Whilst that experience some while back with Master Redpath wasn’t totally unpleasurable, it wasn’t anywhere close to how I am used to being treated in England and Wales. The experience today in front of Master Bell in Belfast was much closer to how it should be done.
Do read on…
I was in front of Master Bell in an Ancillary Relief case that I had been asked to assist in at short notice. My client had run out of funds, owed their lawyers some money and had to represent themselves. [ Experienced McKenzie friends and lay advocates with be thinking ” WHAT ABOUT THE FILE?? HOW ARE WE GOING TO GET THE FILE IF A LIEN IS EXERCISED ON IT???” Well you lot in the cheap seats can just shut up and let me get on with my account of this hearing].
I hadn’t perused any of the papers in this long running case, and as my client had very recently parted company with their solicitor, there weren’t any papers to read beyond the usual ragtag shopping bag full of papers that clients seem to accumulate. I didn’t even have time to read them anyhow.
Arriving around 9.20am I knocked on Master Bell’s door and introduced myself to him, and shortly thereafter the other sides solicitor popped their head round the door.

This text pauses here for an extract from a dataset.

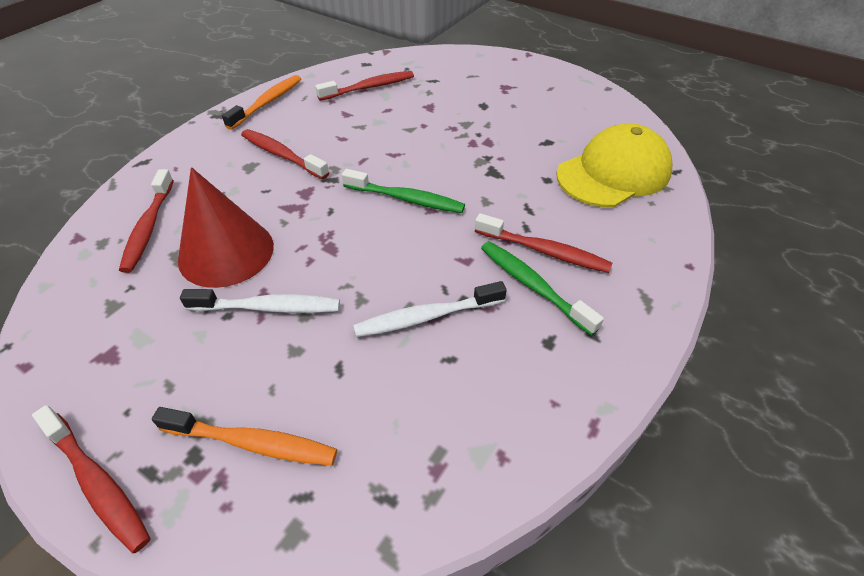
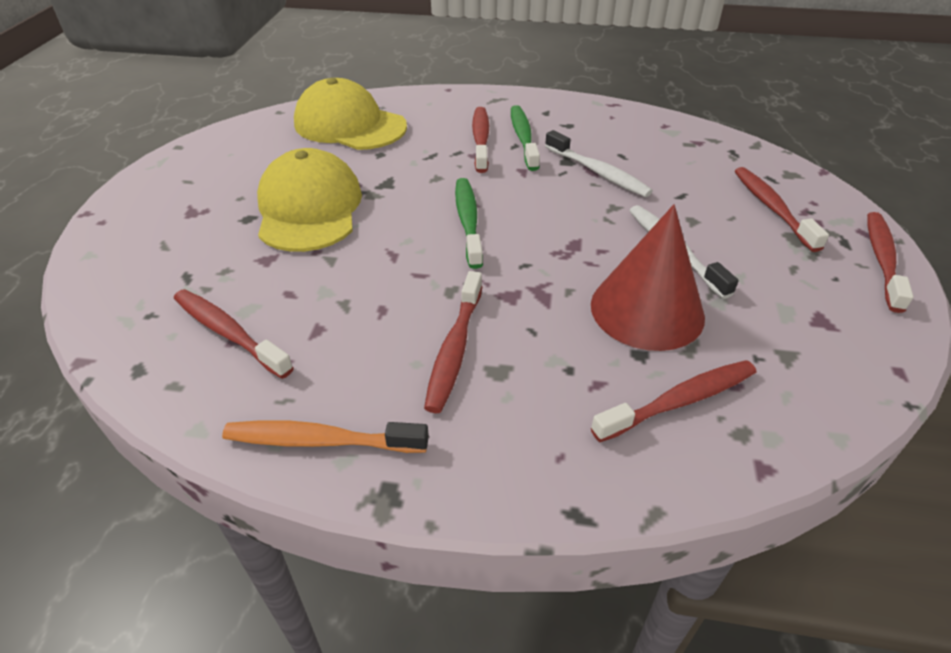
camera: 115 degrees left, 5 degrees down
orange toothbrush [152,407,337,466] -> red toothbrush [735,167,829,252]
green toothbrush [481,241,604,336] -> green toothbrush turned 150 degrees clockwise [511,105,540,171]
none -> yellow cap [257,148,362,252]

Following my submission that I would be grateful if my client could be heard first, Master Bell invited us to find counsel and return anon.

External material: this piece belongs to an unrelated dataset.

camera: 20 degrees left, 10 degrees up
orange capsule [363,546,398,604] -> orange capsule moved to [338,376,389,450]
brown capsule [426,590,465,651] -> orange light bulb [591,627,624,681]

Master Bell listened to everything that my client had to say, and I at least left feeling that we had been heard. I was also impressed that Master Bell also scolded counsel on more than one occasion for attempted point scoring, instead of this faux joint telling off that some Magistrates such as Mr Magill seem predisposed to give. Master Bell also let me speak on behalf of my client and the hearing had a very collaborative feel to it. I must also commend counsel for quickly grasping that the case couldn’t proceed. All in all, a relatively stress free introduction for my client to the challenging job of self representation.
Although I wouldn’t dream of being so bold as to suggest this formally, if I were Sir Declan Morgan, the Lord Chief Justice of Northern Ireland, I would have no hesitation in appointing Master Bell to any future committee considering how to respond to the increasing numbers of litigants in person in the Northern Ireland family courts. Master Bell did a fantastic job today, and I commend him for his even handed approach; and I have every expectation that we will get a fair hearing in front of him if the case can’t be settled by negotiation.